Draft legislation, which could see employers jailed for non-compliance with the super guarantee, doesn’t wholly consider the complexities for those clients who are doing the right thing by their employees.
Tax, technical quirks put clients at ‘crippling’ risk of penalty
The federal government released draft legislation which proposes criminal penalties for employers and directors who don’t comply with a direction to pay outstanding superannuation guarantee.

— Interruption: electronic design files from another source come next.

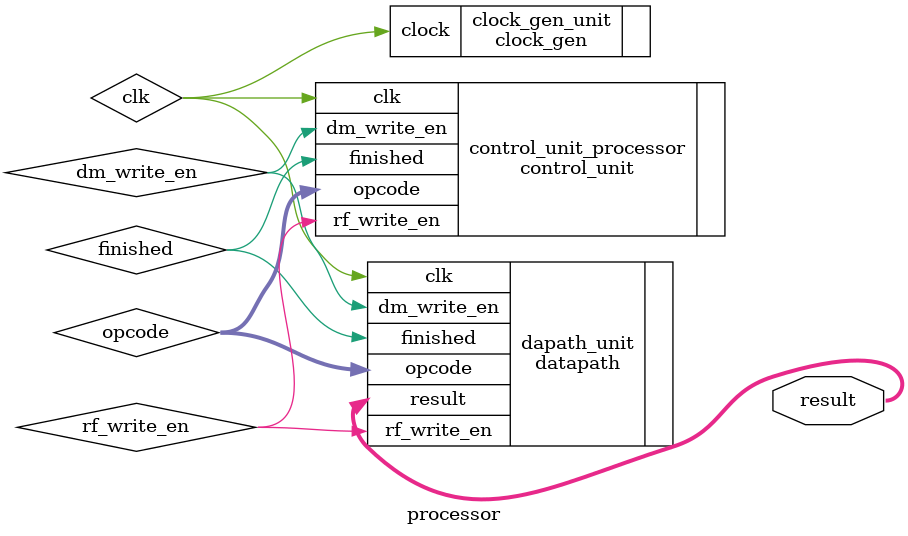
<source format=v>
/* descrição */
module processor #(
    parameter WORDSIZE = 64,           /* define o tamanho da palavra */
    parameter INSTRUCTION_SIZE = 32    /* tamanho da instrução (32 para o RISC-V) */
) (
    output [WORDSIZE-1:0] result
);

wire finished;
wire rf_write_en;
wire dm_write_en;
wire [6:0] opcode;
wire clk;

clock_gen clock_gen_unit(
    .clock(clk)
);

// Instanciacao Datapath
datapath dapath_unit(
    .clk(clk),
    .finished(finished),
    .rf_write_en(rf_write_en),
    .dm_write_en(dm_write_en),
    .opcode(opcode),
    .result(result)
);

// Instanciacao Control Unit
control_unit control_unit_processor(
    .clk(clk),
    .finished(finished),
    .rf_write_en(rf_write_en),
    .dm_write_en(dm_write_en),
    .opcode(opcode)
);


endmodule
</source>
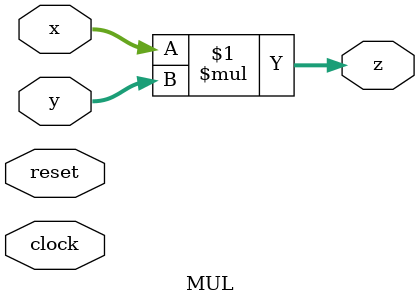
<source format=v>
module MUL(

    clock,
    reset,
    x,
    y,
    z);

input [15:0] x;
input [15:0] y;
output [15:0] z;
input clock;
input reset;
wire [15:0] x;
wire [15:0] y;
wire [15:0] z;
assign {z} = x * y;
endmodule //MUL

</source>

If passed, the new laws will be effective from 1 July this year.
Mid-tier firm BDO believes those who are doing the right thing — which is the majority of employers — could be unfairly caught out by the new laws.

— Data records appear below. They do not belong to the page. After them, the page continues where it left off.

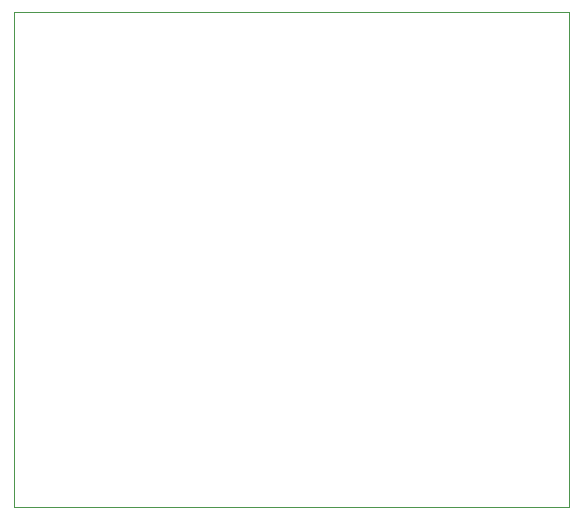
<source format=gbr>
G04 #@! TF.GenerationSoftware,KiCad,Pcbnew,5.1.5-52549c5~84~ubuntu18.04.1*
G04 #@! TF.CreationDate,2019-12-23T01:54:20+01:00*
G04 #@! TF.ProjectId,eq5drive,65713564-7269-4766-952e-6b696361645f,rev?*
G04 #@! TF.SameCoordinates,Original*
G04 #@! TF.FileFunction,Profile,NP*
%FSLAX46Y46*%
G04 Gerber Fmt 4.6, Leading zero omitted, Abs format (unit mm)*
G04 Created by KiCad (PCBNEW 5.1.5-52549c5~84~ubuntu18.04.1) date 2019-12-23 01:54:20*
%MOMM*%
%LPD*%
G04 APERTURE LIST*
%ADD10C,0.050000*%
G04 APERTURE END LIST*
D10*
X92710000Y-62230000D02*
X139700000Y-62230000D01*
X92710000Y-104140000D02*
X92710000Y-62230000D01*
X139700000Y-104140000D02*
X92710000Y-104140000D01*
X139700000Y-62230000D02*
X139700000Y-104140000D01*
M02*

</source>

“All recent moves in this area have been to increase the size of the stick, without providing any carrots for those who do, or try to do, the right thing,” said tax partner Mark Molesworth.

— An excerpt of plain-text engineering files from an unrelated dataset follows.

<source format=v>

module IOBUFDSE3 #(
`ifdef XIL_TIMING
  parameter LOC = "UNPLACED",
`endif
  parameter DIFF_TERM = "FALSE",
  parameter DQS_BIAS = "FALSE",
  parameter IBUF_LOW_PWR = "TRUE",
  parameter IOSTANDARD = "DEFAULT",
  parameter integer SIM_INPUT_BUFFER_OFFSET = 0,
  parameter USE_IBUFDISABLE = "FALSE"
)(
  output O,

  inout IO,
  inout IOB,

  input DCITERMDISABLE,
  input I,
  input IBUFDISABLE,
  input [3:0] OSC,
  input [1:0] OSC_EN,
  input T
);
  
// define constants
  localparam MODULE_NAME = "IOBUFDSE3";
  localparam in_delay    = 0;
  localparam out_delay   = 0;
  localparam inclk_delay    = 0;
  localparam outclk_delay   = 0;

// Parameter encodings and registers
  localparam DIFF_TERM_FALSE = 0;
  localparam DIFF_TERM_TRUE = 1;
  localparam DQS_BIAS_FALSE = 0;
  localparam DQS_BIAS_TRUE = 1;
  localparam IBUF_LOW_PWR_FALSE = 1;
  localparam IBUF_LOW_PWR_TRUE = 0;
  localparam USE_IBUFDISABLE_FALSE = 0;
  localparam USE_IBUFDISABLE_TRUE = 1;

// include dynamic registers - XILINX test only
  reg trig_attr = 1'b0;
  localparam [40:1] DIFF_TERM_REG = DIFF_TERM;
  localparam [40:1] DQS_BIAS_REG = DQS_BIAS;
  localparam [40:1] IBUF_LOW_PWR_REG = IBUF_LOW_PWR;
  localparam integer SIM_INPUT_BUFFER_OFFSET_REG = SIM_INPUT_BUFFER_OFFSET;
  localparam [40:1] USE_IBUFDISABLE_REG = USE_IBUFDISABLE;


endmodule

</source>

“In particular, medium-sized and growing employers can struggle with the technical requirements of the superannuation guarantee landscape, particularly the need to pay superannuation on a different cycle to other tax obligations and to pay superannuation to the employee’s choice of superannuation fund.
“This can lead to an employer with 30 or 40 employees having to make payments to dozens of different superannuation funds.
“To add insult to injury, if the employee passes on fund information that is not exactly correct and the payment is rejected, or if an intermediary fails to pass on the money to the superannuation fund on time, it is the employer who is penalised even if they are not at fault.”
In principal, the mid-tier firm otherwise supports moves to move in on employers who aren’t meeting their SG obligations. A report from the tax office released in August last year showed the net superannuation gap — which is the difference between the value of SG gaps required to be paid by law minus what is actually paid — is about $2.85 billion. You can read more about the ensuring compliance plans from the ATO via our sister publication, SMSF Adviser.
Mr Molesworth suggested a range of fixes which he believes are more workable for employers, including:
· Employers have the option to pay superannuation contributions to the ATO along with their usual pay-as-you-go withholding from wages every week, month or quarter. The data about which employees the payment relates to is transmitted under the single touch payroll system, which will be compulsory for all employers from 1 July 2019 in any event.
· Payment to the ATO is deemed to meet the requirement to make a superannuation contribution on behalf of an employee.
· The employee nominates their preferred superannuation fund to the ATO through their MyGov account. The employee can change their nominated fund via this same channel. This takes the administration hassle of choice of fund away from the employer, encourages Australian workers to obtain a MyGov account and interact with the government online, and it will mean that the ATO can weed out bogus superannuation funds before they receive any money.